For conventional passenger vehicles, most of the energy contained in a gallon of motor fuel is lost as heat during engine combustion and from friction in the driveline, axles, and wheel assemblies. Some of the energy produced by the engine is consumed during idling and by vehicle accessories. Only about 12 to 20 percent of the energy originating in the fuel tank is ultimately transmitted to the wheels as mechanical energy to propel the vehicle. Rolling resistance consumes about one-third of this transmitted energy.
In one sense, rolling resistance consumes only a small fraction of the total energy extracted from a gallon of fuel. In another sense, a reduction in rolling resistance will reduce demand for mechanical energy at the axles. This will have a multiplier effect because it will translate into fewer gallons of fuel being pumped to the engine in the first place.
The overall effect of a reduction in rolling resistance on vehicle fuel economy will depend on a number of factors, including the underlying efficiency of the engine and driveline as well as the relative amounts of energy consumed by other factors, such as aerodynamic drag and vehicle accessories. For most passenger vehicles, a 10 percent reduction in rolling resistance will have the practical effect of improving vehicle fuel economy by about 1 to 2 percent.
Tires are the main source of rolling resistance.

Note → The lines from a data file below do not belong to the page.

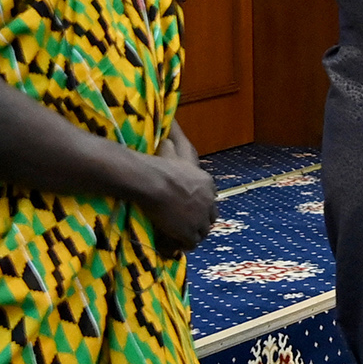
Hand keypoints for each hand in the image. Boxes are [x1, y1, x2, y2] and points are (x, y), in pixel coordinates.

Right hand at [134, 129, 217, 255]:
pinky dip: (183, 244)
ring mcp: (201, 218)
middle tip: (185, 224)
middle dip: (200, 221)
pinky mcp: (191, 232)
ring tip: (179, 236)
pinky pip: (192, 243)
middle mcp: (209, 200)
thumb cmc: (159, 163)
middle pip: (210, 216)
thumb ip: (176, 139)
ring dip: (192, 234)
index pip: (211, 197)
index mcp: (207, 182)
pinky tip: (174, 244)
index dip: (200, 203)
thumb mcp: (172, 147)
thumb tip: (173, 119)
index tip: (188, 207)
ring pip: (202, 231)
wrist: (152, 182)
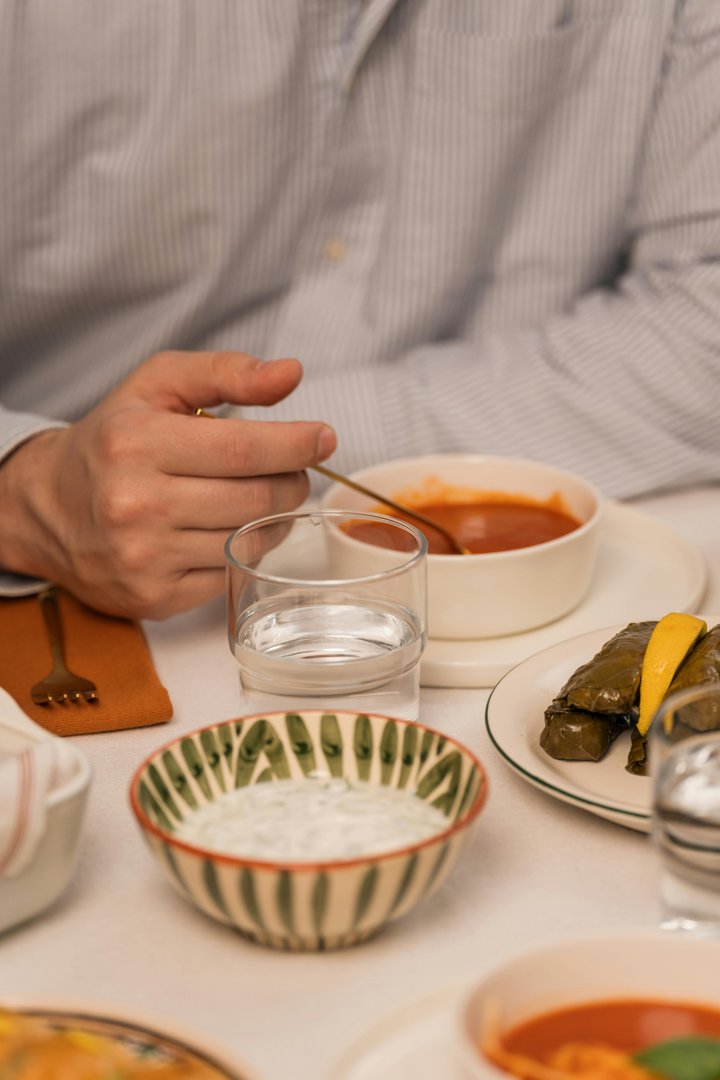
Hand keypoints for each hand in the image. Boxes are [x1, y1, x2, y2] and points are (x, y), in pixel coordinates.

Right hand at [0, 351, 335, 617]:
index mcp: (136, 443)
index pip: (242, 449)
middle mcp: (135, 505)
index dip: (295, 444)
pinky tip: (234, 527)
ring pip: (250, 540)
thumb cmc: (113, 440)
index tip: (324, 438)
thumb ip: (225, 372)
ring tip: (266, 495)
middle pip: (255, 499)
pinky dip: (247, 549)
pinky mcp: (155, 598)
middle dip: (292, 481)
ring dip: (277, 517)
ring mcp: (144, 558)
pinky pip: (231, 572)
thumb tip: (290, 373)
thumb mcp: (157, 386)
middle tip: (294, 470)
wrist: (48, 508)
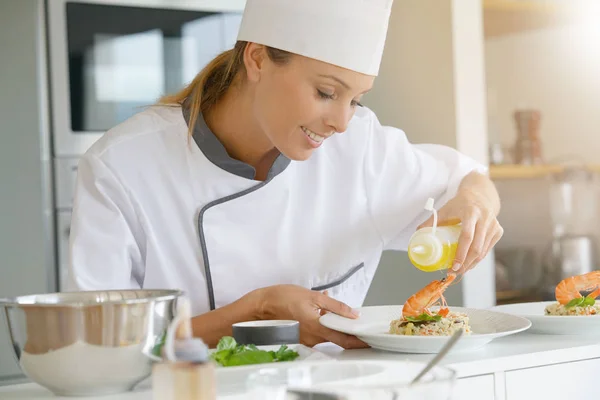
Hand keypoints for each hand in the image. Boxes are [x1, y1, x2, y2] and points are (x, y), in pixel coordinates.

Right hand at [254, 284, 368, 348]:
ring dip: (336, 328)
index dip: (359, 341)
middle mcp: (312, 338)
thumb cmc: (284, 298)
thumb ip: (335, 306)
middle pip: (338, 339)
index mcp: (317, 327)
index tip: (370, 338)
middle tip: (359, 323)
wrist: (262, 305)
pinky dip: (325, 327)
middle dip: (349, 332)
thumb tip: (353, 314)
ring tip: (340, 316)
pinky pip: (318, 335)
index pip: (345, 339)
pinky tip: (324, 316)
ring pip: (328, 336)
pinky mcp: (301, 338)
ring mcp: (306, 340)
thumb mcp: (313, 296)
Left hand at [418, 187, 502, 273]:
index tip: (454, 266)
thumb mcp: (444, 210)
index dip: (461, 254)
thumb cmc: (459, 204)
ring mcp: (494, 225)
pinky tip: (469, 263)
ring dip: (472, 264)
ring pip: (483, 251)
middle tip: (455, 272)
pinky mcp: (498, 231)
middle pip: (476, 247)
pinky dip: (478, 258)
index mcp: (470, 212)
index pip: (467, 237)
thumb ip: (430, 222)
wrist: (479, 195)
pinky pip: (487, 249)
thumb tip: (417, 235)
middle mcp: (485, 218)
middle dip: (466, 264)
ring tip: (460, 271)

The rolling resistance encountered by a vehicle can be extreme when it is driven on a soft or rough surface, such as a gravel or dirt road. On hard paved surfaces, which are more common for the operation of passenger vehicles, the main source of rolling resistance is the repeated flexing of the vehicle’s tires as they roll. Through an effect known as hysteresis, this repeated flexing causes mechanical energy to be converted to heat. More mechanical energy must be supplied by the engine to replace the energy lost as heat from hysteresis. The design, construction, and materials of tires, as well as their maintenance, their condition, and operating conditions, affect the rate of energy loss. For most normal driving, a tire’s rolling resistance characteristics will not change in response to an increase or decrease in vehicle travel speed.